Of course, they do all of the above. They always have. And in the process they have been crucial cogs of progress – much of it good, but not all. That is now changing. Corporations will remain as engines of growth and innovation but increasingly they find themselves partners in a mission that must transcend the traditional push-and-pull over regulation and taxation that has characterised the relationship between government and business. There’s a bigger goal here; the energy transition. And there’s no time left to pull in opposite directions.
In this new partnership – which will doubtlessly have its ups and downs – corporations are uniquely positioned in the fight against climate change. Unlike governments, they often cross state lines and national borders, influencing people across the globe. The biggest corporations wield great economic power, and have the flexibility to implement sustainability projects on a faster time scale than many governmental programmes. They influence culture, the economy and people’s purchasing choices.

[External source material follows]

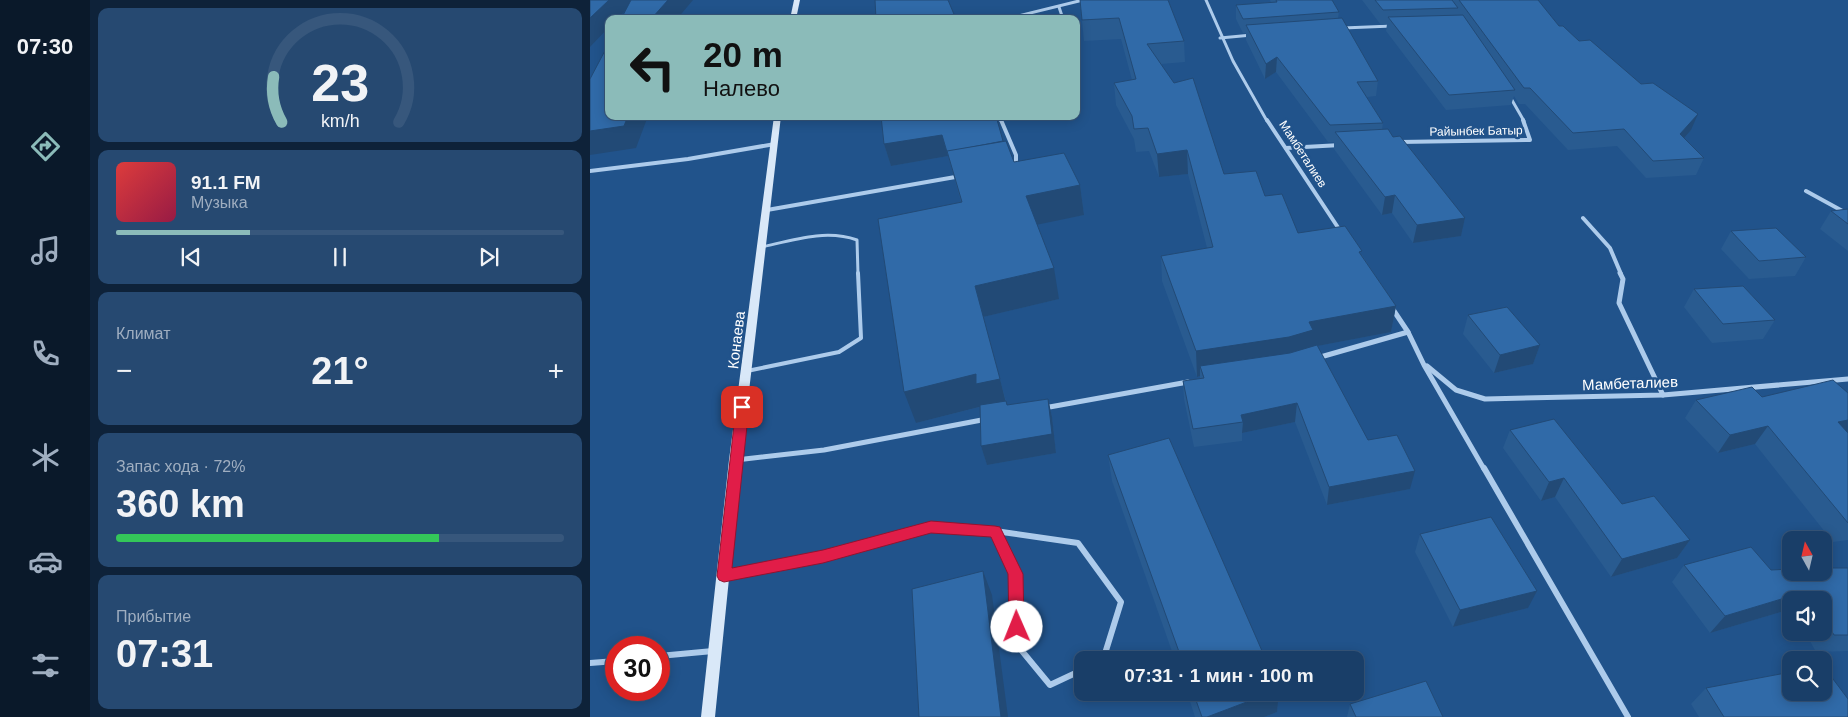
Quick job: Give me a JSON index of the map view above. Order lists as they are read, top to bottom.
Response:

But corporations are, more than ever, the people who work at these companies. And they are the customers who consume their goods and services. And both constituencies have values that they are less likely to compromise on than at any point in our history. They insist on corporate ethics, a commitment to diversity, equity and social responsibility. Climate, racial justice, inclusion – these issues and more are now baked into what a corporation is and must be. In our current climate, the corporations not only have the power, but they have a responsibility to safeguard the planet and the people on it. And never before have corporations embraced – sometimes slowly, often imperfectly – this new responsibility.
In this event we looked at how corporations are changing and must change more as we journey from 2022 to 2050 – and beyond.